We need to convert categorical columns to numerics.  Remember, remember, Spark ML can *only* handle numeric columns.  There's a tool called StringIndexer that will help us here.

Because there are a lot of indexers, we build a pipeline to help us out here. 

**=> TODO: enter in the list with all of our indexers into the pipeline

In [8]:
indexers = [StringIndexer(inputCol=column, outputCol=column+"_index", handleInvalid="keep").fit(dataset) for column in categorical_columns ]

print(len(indexers))

pipeline = Pipeline(stages=???)
df_r = pipeline.fit(dataset).transform(dataset)


3


## Step 4: Drop all NAs.

We're just going to drop NAs.

**=> TODO: Drop all NAs

In [None]:
na_dropped = df_r.select(columns + categorical_indexers + ['LoanStatus']).???() #TODO: Drop NAs


## Step 5: Build feature vectors using VectorAssembler.

In [None]:
assembler = VectorAssembler(inputCols=columns + categorical_indexers, outputCol="features")
fv = assembler.transform(na_dropped)

## Step 6: Build Indexers

We are going to load the label indexer, which will make us a label column for loan status.
We will also add feature indexer which will identify which features are categorical. (we should have 3.)

In [None]:
# Index labels, adding metadata to the label column.
# Fit on whole dataset to include all labels in index.
labelIndexer = StringIndexer(inputCol="LoanStatus", outputCol="indexedLabel").fit(fv)


In [None]:
# Automatically identify categorical features, and index them.
# We specify maxCategories so features with > 4 distinct values are treated as continuous.
featureIndexer =\
    VectorIndexer(inputCol="features", outputCol="indexedFeatures", maxCategories=4).fit(fv)

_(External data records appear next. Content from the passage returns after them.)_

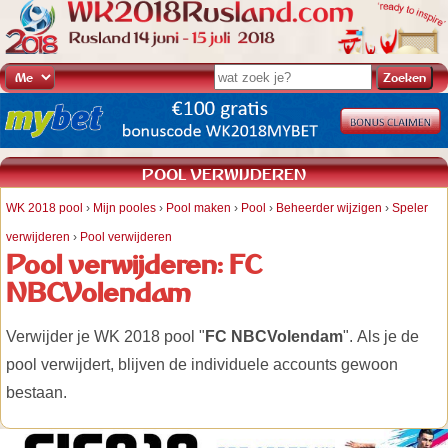
POOL VERWIJDEREN
WK 2018 pool
›
Mijn pooles
›
Pool maken
›
Pool
›
Beheerder wijzigen
›
Speler
verwijderen
›
Pool verwijderen
Pool verwijderen: FC
NBCVolendam
Verwijder je WK 2018 pool "
FC NBCVolendam
". Als je de
pool verwijdert, blijven de individuele accounts gewoon
bestaan.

## Step 7: Split Data into training and test.

We will split our the data up into training and test.  (You know the drill by now).

**=> TODO: Split dataset into 70% training, 30% validation


In [None]:

# Split the data into training and test sets (30% held out for testing)
(trainingData, testData) =  ???


## Step 8: Run the pipeline that will fit our decision tree

We have a 3 stage pipeline here: 

 1. LabelIndexer
 2. FeatureIndexer
 3. DecisionTreeClassifier
 
Running the pipeline will do all three.  Note that our other indexer pipeline already ran above.

**=> TODO: Add labelIndexer, featureIndexer, and dt to our pipeline



In [None]:

# Train a DecisionTree model.
dt = DecisionTreeClassifier(labelCol="indexedLabel", featuresCol="indexedFeatures", maxBins=100)

# Chain indexers and tree in a Pipeline
pipeline = Pipeline(stages=[???, ???, ???])



In [None]:
# Train model.  This also runs the indexers.

model = pipeline.fit(trainingData)

# Make predictions.
predictions = model.transform(testData)

# Select example rows to display.
predictions.select("prediction", "indexedLabel", "features").show(5)



## Step 9: Evaluate the model.

Let us check to see how the model did, using accuracy as a measure.

In [None]:
# Select (prediction, true label) and compute test error
evaluator = MulticlassClassificationEvaluator(
    labelCol="indexedLabel", predictionCol="prediction", metricName="accuracy")
accuracy = evaluator.evaluate(predictions)
print("Test Error = %g " % (1.0 - accuracy))


In [None]:

treeModel = model.stages[2]
# summary only
print(treeModel)